[RECORDS FOR THE EXERCISE — start]

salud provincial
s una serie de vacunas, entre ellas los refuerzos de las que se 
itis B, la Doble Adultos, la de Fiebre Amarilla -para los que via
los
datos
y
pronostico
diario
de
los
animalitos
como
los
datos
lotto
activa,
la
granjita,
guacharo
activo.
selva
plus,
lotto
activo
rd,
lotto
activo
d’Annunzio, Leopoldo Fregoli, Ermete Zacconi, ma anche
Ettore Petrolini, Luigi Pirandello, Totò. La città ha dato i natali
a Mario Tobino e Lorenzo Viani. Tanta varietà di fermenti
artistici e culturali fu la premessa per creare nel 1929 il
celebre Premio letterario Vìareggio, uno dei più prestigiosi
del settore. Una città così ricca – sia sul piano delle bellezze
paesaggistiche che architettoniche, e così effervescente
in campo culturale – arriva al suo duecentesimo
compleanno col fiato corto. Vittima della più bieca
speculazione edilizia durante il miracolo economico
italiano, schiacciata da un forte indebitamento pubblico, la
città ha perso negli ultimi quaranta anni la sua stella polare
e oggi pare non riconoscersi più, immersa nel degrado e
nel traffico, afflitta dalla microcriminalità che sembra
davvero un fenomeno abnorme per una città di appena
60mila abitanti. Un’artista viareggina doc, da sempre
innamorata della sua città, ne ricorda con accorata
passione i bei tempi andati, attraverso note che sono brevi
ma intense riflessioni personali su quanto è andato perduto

[RECORDS FOR THE EXERCISE — finish]
[RECORDS FOR THE EXERCISE — start]

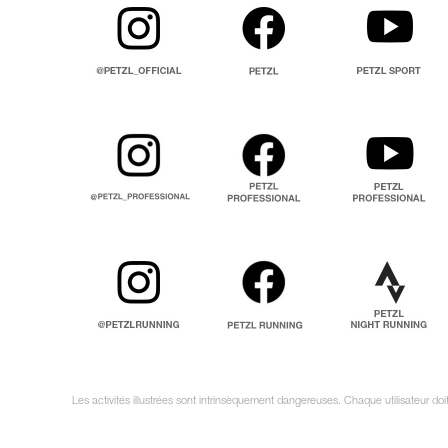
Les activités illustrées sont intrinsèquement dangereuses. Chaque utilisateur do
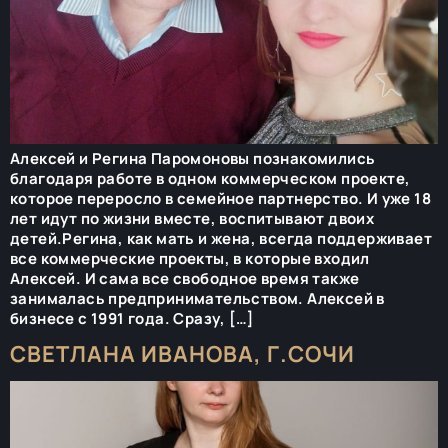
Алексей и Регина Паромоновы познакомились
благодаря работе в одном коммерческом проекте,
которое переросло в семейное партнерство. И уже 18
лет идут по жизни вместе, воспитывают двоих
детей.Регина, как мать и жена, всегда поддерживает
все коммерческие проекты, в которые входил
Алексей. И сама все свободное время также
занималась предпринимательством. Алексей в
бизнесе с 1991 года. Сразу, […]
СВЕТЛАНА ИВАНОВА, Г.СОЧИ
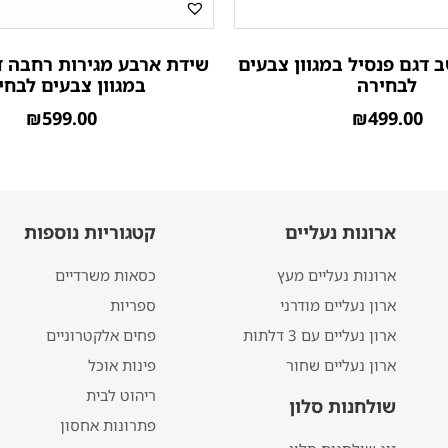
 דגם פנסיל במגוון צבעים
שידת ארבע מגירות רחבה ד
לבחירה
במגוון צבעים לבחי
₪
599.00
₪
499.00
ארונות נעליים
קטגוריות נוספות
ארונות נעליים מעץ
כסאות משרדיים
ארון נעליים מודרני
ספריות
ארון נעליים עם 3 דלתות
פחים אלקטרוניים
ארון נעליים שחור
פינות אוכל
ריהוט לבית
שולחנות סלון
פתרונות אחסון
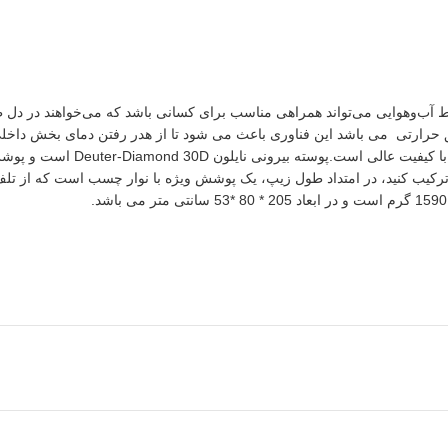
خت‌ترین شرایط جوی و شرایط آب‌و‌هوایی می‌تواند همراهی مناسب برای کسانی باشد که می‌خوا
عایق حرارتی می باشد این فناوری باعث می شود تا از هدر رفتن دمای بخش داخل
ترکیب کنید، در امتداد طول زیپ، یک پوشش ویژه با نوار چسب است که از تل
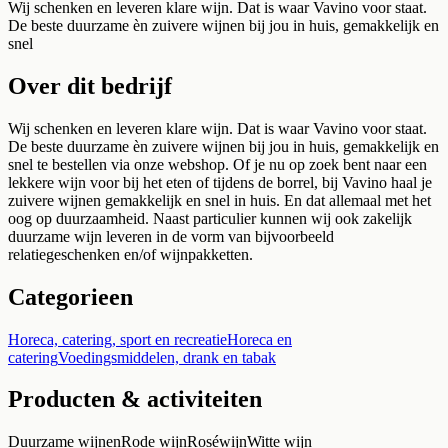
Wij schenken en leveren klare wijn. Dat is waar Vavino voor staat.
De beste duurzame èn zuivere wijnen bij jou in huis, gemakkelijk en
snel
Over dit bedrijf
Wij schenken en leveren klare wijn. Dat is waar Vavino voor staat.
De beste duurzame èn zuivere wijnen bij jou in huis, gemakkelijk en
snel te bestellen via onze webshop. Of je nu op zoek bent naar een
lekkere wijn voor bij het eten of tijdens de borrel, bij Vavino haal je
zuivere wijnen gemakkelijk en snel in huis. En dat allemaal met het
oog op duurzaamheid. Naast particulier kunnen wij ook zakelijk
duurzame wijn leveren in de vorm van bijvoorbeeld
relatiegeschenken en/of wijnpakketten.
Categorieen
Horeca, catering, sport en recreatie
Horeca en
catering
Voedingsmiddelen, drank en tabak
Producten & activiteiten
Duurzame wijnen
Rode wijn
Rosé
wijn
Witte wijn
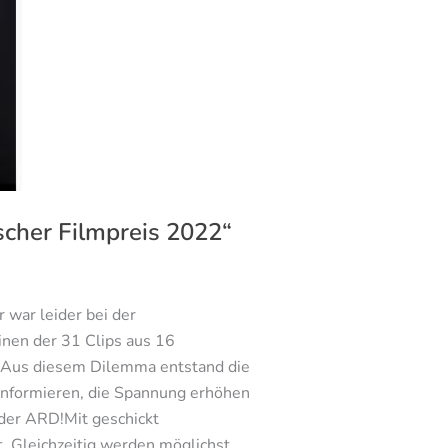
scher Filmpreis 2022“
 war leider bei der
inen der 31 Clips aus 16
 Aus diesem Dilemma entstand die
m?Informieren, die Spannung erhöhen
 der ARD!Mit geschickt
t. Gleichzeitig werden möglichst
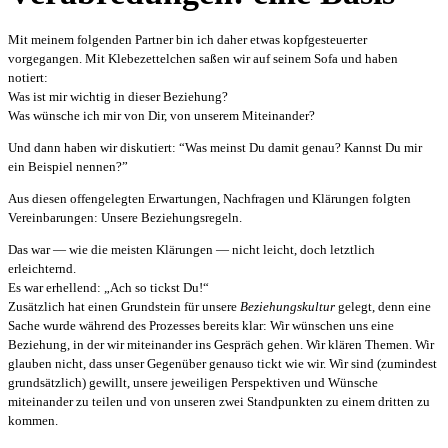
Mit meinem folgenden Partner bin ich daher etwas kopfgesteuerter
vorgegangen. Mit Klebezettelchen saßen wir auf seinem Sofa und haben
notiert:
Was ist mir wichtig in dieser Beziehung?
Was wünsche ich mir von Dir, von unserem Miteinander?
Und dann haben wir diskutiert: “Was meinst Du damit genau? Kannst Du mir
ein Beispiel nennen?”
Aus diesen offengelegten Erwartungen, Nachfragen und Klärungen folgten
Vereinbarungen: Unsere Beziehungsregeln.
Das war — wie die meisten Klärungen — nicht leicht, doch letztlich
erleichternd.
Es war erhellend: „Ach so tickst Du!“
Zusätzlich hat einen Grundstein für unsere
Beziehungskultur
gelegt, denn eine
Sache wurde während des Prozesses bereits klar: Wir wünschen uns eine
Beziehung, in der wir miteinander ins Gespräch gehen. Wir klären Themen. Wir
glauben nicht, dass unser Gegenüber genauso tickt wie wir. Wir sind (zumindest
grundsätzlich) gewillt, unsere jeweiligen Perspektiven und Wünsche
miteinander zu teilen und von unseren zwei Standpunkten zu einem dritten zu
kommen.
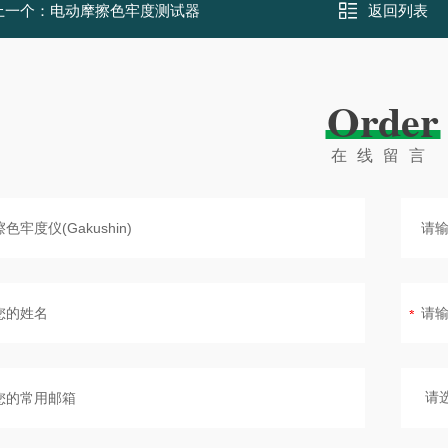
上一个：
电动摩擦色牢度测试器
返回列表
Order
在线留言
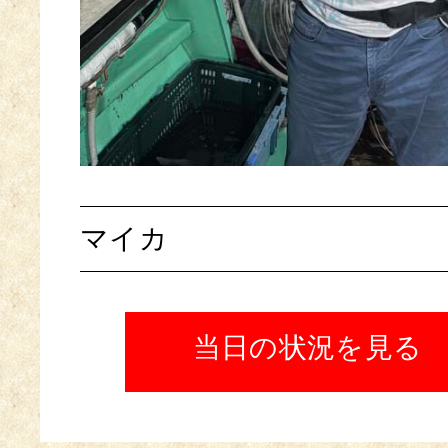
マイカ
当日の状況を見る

[RECORDS FOR THE EXERCISE — finish]
[RECORDS FOR THE EXERCISE — start]

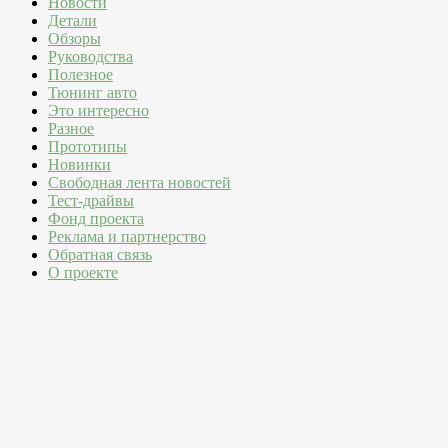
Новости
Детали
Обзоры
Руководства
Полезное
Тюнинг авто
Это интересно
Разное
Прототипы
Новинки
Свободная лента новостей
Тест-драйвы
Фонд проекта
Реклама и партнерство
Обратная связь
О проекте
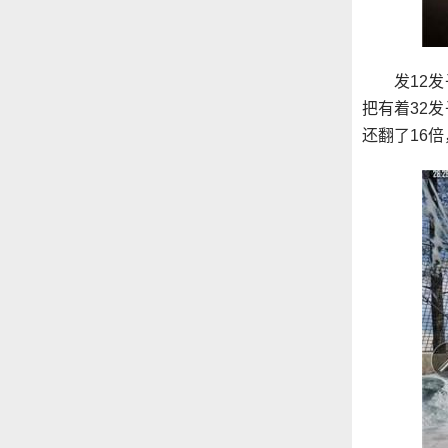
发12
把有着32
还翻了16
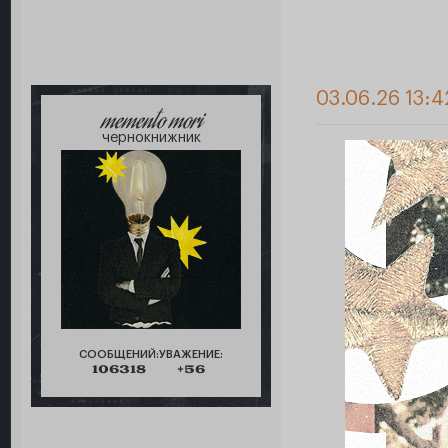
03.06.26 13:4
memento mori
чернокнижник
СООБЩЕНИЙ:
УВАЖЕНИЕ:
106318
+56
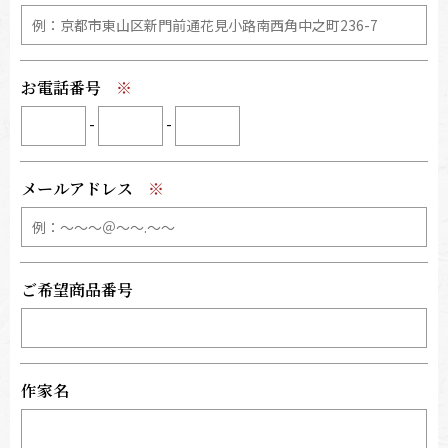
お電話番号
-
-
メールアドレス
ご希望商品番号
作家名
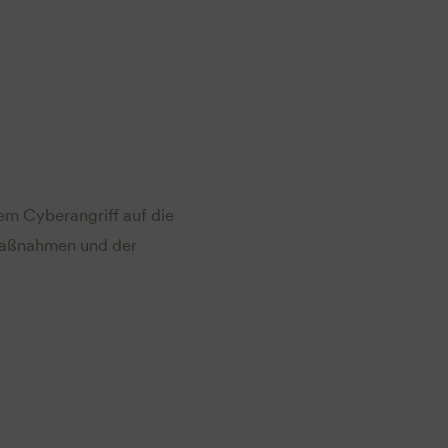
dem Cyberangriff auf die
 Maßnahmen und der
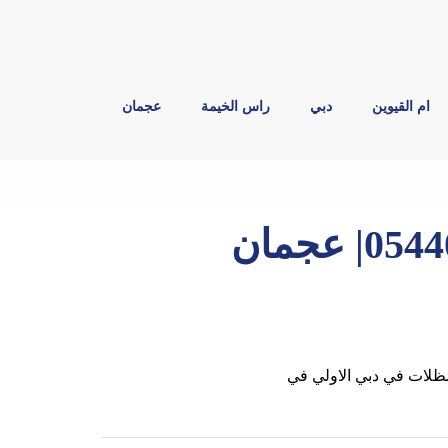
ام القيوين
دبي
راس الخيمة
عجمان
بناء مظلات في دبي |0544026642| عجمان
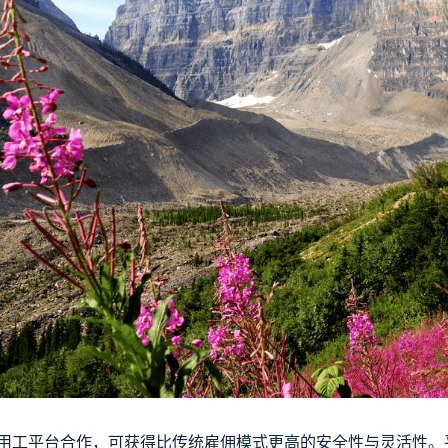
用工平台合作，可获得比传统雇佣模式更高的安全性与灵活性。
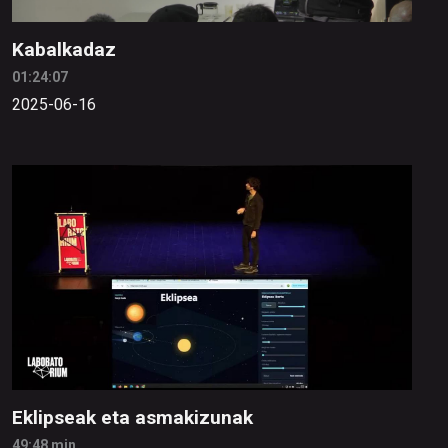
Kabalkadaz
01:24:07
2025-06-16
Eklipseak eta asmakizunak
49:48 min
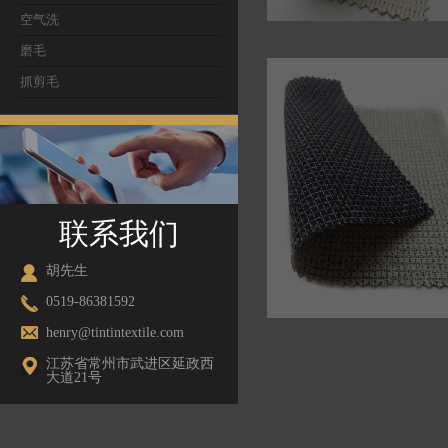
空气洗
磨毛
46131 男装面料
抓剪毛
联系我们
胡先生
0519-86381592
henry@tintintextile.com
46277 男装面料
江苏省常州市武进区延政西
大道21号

[RECORDS FOR THE EXERCISE — finish]

- WHAT THE TASK ASKS: Repeat the entries above verbatim, but only from the line that has "salud provincial" down to the line that has "ma intense riflessioni", inclusive.

- EXERCISE SOLUTION:
salud provincial
s una serie de vacunas, entre ellas los refuerzos de las que se 
itis B, la Doble Adultos, la de Fiebre Amarilla -para los que via
los
datos
y
pronostico
diario
de
los
animalitos
como
los
datos
lotto
activa,
la
granjita,
guacharo
activo.
selva
plus,
lotto
activo
rd,
lotto
activo
d’Annunzio, Leopoldo Fregoli, Ermete Zacconi, ma anche
Ettore Petrolini, Luigi Pirandello, Totò. La città ha dato i natali
a Mario Tobino e Lorenzo Viani. Tanta varietà di fermenti
artistici e culturali fu la premessa per creare nel 1929 il
celebre Premio letterario Vìareggio, uno dei più prestigiosi
del settore. Una città così ricca – sia sul piano delle bellezze
paesaggistiche che architettoniche, e così effervescente
in campo culturale – arriva al suo duecentesimo
compleanno col fiato corto. Vittima della più bieca
speculazione edilizia durante il miracolo economico
italiano, schiacciata da un forte indebitamento pubblico, la
città ha perso negli ultimi quaranta anni la sua stella polare
e oggi pare non riconoscersi più, immersa nel degrado e
nel traffico, afflitta dalla microcriminalità che sembra
davvero un fenomeno abnorme per una città di appena
60mila abitanti. Un’artista viareggina doc, da sempre
innamorata della sua città, ne ricorda con accorata
passione i bei tempi andati, attraverso note che sono brevi
ma intense riflessioni personali su quanto è andato perduto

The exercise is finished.